# What is hdparm "readahead"?

## net_keeper

Hy,

Before some time I have complaint that my gentoo is slower than my old mandrake.

Well,

It have been fix with hdparm.

Now I have reset to my old mandrake and I found a different in the hdparm output.

Mandrake hdparm output:

/dev/hda:

 multcount    = 16 (on)

 IO_support   =  1 (32-bit)

 unmaskirq    =  1 (on)

 using_dma    =  1 (on)

 keepsettings =  0 (off)

 readonly     =  0 (off)

 readahead    =  8 (on)

 geometry     = 4865/255/63, sectors = 78165360, start = 0

And in my gentoo:

/dev/hda:

 multcount    = 16 (on)

 IO_support   =  1 (32-bit)

 unmaskirq    =  1 (on)

 using_dma    =  1 (on)

 keepsettings =  0 (off)

 readonly     =  0 (off)

 readahead    = 256 (on)

 geometry     = 12009/16/63, sectors = 78165360, start = 0

Is the different is affective? Which is faster?

----------

## pilla

Have you read "man hdparm" ? The meaning of the read-ahead flag is described there.

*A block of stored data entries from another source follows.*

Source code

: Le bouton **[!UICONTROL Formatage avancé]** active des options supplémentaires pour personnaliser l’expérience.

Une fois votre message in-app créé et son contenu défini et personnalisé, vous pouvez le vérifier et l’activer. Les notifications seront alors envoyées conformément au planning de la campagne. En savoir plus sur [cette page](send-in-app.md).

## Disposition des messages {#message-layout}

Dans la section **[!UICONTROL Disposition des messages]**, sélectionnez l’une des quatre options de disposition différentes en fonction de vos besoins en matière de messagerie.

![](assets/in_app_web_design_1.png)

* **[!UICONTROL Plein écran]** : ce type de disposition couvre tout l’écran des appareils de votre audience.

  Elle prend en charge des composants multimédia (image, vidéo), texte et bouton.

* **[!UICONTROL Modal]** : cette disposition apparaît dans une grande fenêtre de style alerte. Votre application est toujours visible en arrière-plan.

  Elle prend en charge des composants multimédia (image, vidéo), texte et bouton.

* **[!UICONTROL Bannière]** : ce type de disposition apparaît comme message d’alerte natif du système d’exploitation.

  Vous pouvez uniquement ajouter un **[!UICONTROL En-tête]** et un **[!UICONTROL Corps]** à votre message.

You need to know what you want to maximize in your system (throughput x response) and run some benchmarking before you decide which one is better for you.

----------

## TobiWan

Hi there,

while we're at it I thought I could just drop a question related to DMA and harddisks. While booting, I get a message in a nice ascii box, that devfs might be slowed down due to turned off dma. I can enable it using hdparm but the next time I boot, the message stays. Where can I set the dma permamently?

thanks in advance for a probably stupid question,

Tobias

----------

## hensan

Put your settings in /etc/conf.d/hdparm

Then do: rc-update add hdparm default

----------

## TobiWan

many thanks, that does the trick!

this should go into http://www.gentoo.org/doc/en/gentoo-x86-install.xml  :Wink: 

cheers,

Tobias

----------